Effusion will be published twice a semester, beginning next fall, due in part to the College Council of Liberal Arts, the governing body of liberal arts major associations, which funds major association events and projects.
“Effusion is the greatest idea so far,” said Council president Scott Tricarico. “Everybody from the Dean’s office to the students has been involved with this and it’s been an incredible thing to be a part of it.”
Tricarico, an Economics major, said Effusion gives students the power to create what they want and an opportunity to learn from each other.
Knaub shares his sentiment.
“I think it’s a really good outlet for students,” Knaub said. “We need these types of outlets just to be heard.”
One way Temple student Paul Jasper gets heard is through Japanese animation.
“I used to watch a lot of cartoons; I still do,” said Jasper, an International Business and Marketing major. “I realized that a lot of the shows I actually liked were Japanese in origin and that made me curious to see what other Japanese cartoons were out there.”
Jasper is now President of the Anime Club, which has contributed original artwork to Effusion’s premiere issue. The Anime Club also contributed fan art, which features the artist’s favorite movie, television or video game character.
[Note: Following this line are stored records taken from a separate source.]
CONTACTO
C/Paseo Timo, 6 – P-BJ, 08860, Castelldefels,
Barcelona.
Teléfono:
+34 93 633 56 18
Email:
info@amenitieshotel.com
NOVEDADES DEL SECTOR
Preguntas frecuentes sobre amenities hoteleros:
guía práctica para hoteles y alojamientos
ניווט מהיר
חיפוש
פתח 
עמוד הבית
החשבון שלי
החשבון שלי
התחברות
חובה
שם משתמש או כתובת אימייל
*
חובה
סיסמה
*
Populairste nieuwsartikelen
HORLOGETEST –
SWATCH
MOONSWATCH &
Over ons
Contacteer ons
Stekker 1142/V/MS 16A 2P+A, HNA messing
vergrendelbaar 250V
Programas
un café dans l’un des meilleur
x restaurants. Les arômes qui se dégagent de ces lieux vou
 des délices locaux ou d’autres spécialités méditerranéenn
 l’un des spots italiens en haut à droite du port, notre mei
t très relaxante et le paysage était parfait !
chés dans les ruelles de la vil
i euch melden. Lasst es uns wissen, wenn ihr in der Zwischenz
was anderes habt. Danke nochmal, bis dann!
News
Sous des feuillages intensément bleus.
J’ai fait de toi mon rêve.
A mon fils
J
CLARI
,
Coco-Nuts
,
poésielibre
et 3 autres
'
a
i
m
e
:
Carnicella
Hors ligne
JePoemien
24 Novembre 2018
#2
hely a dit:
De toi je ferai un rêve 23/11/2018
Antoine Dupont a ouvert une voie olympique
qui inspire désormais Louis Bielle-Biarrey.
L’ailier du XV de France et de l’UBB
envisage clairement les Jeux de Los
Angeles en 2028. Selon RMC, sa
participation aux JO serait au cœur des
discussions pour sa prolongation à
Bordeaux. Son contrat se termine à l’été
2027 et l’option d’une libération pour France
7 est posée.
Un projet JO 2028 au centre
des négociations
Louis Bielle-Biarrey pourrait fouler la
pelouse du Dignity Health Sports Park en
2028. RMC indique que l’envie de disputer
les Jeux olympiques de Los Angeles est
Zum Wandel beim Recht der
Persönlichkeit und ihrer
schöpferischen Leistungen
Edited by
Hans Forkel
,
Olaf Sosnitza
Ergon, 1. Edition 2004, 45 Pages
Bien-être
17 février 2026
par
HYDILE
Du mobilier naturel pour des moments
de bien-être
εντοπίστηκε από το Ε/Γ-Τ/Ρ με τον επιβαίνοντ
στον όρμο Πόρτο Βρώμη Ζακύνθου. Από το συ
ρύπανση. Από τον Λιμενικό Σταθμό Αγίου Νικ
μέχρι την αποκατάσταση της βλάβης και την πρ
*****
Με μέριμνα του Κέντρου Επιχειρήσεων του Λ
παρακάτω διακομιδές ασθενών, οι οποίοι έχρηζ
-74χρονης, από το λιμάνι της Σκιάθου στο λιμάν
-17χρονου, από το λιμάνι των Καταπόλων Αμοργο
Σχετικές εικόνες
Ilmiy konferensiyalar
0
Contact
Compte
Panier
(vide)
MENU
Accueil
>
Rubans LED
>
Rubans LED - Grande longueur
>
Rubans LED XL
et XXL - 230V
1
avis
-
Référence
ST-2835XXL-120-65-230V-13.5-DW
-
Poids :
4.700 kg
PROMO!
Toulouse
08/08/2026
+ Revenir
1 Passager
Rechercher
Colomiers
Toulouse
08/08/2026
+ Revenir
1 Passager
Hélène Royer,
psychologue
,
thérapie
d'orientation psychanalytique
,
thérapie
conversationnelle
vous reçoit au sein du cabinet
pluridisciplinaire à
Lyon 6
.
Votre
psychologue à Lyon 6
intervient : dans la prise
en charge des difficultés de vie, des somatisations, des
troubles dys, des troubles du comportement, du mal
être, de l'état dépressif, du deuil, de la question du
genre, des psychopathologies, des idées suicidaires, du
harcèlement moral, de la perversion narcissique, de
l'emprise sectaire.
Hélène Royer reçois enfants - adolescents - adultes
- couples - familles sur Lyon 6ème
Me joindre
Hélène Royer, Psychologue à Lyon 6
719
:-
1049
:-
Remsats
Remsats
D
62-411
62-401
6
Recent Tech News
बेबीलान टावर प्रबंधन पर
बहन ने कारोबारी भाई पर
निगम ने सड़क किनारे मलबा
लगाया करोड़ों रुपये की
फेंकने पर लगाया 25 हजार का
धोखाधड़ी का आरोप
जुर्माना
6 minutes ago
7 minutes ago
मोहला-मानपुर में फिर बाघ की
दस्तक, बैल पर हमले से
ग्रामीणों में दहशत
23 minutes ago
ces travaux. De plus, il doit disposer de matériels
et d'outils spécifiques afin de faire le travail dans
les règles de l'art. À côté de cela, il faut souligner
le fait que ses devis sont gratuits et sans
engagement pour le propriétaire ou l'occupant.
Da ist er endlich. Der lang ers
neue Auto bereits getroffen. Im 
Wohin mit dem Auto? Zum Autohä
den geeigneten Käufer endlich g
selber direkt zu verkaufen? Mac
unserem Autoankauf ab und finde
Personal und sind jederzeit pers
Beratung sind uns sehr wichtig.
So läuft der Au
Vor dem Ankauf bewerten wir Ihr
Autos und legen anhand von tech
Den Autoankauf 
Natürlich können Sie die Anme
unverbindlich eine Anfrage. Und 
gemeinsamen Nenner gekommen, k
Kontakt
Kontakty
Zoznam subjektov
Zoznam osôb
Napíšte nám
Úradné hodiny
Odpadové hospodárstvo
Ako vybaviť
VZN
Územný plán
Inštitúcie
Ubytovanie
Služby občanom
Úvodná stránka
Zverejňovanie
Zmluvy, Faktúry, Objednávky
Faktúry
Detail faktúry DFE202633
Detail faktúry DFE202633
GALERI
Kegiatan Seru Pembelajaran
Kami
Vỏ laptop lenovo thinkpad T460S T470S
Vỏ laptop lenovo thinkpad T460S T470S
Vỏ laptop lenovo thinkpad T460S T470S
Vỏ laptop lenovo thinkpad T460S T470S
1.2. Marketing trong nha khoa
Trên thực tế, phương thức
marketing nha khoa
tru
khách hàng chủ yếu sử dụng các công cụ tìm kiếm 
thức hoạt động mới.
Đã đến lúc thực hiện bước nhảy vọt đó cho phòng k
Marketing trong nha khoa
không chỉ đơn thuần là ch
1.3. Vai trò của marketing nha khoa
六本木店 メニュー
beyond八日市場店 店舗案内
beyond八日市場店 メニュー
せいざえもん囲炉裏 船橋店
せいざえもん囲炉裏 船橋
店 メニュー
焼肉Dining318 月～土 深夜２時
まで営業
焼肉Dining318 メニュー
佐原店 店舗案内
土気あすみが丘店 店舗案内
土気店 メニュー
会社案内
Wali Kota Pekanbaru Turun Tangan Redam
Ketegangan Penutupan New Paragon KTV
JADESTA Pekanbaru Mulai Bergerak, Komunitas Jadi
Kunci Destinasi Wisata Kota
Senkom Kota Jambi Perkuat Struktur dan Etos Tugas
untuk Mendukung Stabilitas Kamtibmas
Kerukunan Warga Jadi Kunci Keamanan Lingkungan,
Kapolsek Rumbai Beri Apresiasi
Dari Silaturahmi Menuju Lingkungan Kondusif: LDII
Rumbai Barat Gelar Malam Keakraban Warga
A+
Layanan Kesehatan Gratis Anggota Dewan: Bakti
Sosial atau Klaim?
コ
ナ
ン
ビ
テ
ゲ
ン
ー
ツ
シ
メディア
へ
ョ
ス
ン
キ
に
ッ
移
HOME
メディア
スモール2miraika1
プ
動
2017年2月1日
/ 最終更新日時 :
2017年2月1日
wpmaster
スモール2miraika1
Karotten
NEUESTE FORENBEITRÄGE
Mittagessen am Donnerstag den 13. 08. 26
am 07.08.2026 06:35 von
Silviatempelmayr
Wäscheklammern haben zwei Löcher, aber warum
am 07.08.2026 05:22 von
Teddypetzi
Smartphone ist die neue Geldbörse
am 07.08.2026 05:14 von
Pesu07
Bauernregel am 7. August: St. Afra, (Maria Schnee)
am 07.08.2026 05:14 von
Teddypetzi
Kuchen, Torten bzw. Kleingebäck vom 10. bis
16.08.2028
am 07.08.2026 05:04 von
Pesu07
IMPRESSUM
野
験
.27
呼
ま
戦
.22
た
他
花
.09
“We want to convey that there are many definitions in terms of art and there are many different ways to interpret art,” Jasper said. “There are many different people in the world and everyone has a different way of expressing themselves. This is our art and this is how we express ourselves.”
Maya Angelou once said that we must infuse our lives with art to oppose the differences that keep us apart. The concept of Effusion is to give students an opportunity to do just that.